▶ [Task brief] Your answer should consist of every line in the records that holds "down".

▶ [Input data]
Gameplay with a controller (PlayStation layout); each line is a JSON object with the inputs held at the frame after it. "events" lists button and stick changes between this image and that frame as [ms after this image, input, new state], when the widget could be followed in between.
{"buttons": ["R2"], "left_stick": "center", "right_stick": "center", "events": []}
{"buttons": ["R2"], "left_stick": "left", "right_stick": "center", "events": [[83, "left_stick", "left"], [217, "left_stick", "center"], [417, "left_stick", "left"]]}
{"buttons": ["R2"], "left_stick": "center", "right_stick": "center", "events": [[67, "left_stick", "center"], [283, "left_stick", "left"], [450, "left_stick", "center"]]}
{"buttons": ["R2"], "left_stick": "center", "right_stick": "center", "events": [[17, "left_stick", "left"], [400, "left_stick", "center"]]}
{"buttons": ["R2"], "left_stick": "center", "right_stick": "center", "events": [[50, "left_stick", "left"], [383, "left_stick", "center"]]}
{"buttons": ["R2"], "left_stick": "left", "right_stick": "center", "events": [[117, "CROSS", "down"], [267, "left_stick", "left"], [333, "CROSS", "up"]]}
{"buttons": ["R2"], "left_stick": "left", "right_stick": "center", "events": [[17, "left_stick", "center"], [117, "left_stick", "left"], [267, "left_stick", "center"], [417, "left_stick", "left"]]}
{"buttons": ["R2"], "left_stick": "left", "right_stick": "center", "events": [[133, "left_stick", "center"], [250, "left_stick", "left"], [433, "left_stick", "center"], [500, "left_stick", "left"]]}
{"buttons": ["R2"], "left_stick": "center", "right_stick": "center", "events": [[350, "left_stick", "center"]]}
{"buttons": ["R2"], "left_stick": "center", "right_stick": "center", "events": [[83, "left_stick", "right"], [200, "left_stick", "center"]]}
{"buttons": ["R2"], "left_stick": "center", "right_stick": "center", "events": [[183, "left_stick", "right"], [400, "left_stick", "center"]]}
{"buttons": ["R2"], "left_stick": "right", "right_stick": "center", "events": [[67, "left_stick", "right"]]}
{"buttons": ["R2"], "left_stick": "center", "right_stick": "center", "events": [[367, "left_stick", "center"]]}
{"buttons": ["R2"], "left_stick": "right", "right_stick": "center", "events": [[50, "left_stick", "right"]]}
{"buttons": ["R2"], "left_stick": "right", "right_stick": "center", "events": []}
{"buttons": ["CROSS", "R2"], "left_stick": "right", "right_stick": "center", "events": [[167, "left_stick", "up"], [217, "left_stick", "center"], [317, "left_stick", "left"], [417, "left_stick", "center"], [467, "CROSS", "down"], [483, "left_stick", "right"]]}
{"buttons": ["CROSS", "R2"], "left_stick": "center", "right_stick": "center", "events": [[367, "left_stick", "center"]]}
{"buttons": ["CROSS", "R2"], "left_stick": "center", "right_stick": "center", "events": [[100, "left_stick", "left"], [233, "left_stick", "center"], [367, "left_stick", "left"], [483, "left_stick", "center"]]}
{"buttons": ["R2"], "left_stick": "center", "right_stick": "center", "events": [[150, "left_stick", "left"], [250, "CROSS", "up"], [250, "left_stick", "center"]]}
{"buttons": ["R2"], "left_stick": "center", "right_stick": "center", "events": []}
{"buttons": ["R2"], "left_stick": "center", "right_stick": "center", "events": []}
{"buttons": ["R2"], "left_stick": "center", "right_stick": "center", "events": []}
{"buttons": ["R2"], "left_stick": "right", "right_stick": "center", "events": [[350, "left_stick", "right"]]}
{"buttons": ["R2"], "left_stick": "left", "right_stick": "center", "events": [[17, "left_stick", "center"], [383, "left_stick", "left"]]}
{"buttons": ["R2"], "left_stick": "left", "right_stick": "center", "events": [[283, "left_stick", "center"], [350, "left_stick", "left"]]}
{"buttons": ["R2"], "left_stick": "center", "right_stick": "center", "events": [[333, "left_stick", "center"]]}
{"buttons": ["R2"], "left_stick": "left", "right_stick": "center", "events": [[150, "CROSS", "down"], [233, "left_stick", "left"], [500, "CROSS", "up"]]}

▶ [Reply]
{"buttons": ["R2"], "left_stick": "left", "right_stick": "center", "events": [[117, "CROSS", "down"], [267, "left_stick", "left"], [333, "CROSS", "up"]]}
{"buttons": ["CROSS", "R2"], "left_stick": "right", "right_stick": "center", "events": [[167, "left_stick", "up"], [217, "left_stick", "center"], [317, "left_stick", "left"], [417, "left_stick", "center"], [467, "CROSS", "down"], [483, "left_stick", "right"]]}
{"buttons": ["R2"], "left_stick": "left", "right_stick": "center", "events": [[150, "CROSS", "down"], [233, "left_stick", "left"], [500, "CROSS", "up"]]}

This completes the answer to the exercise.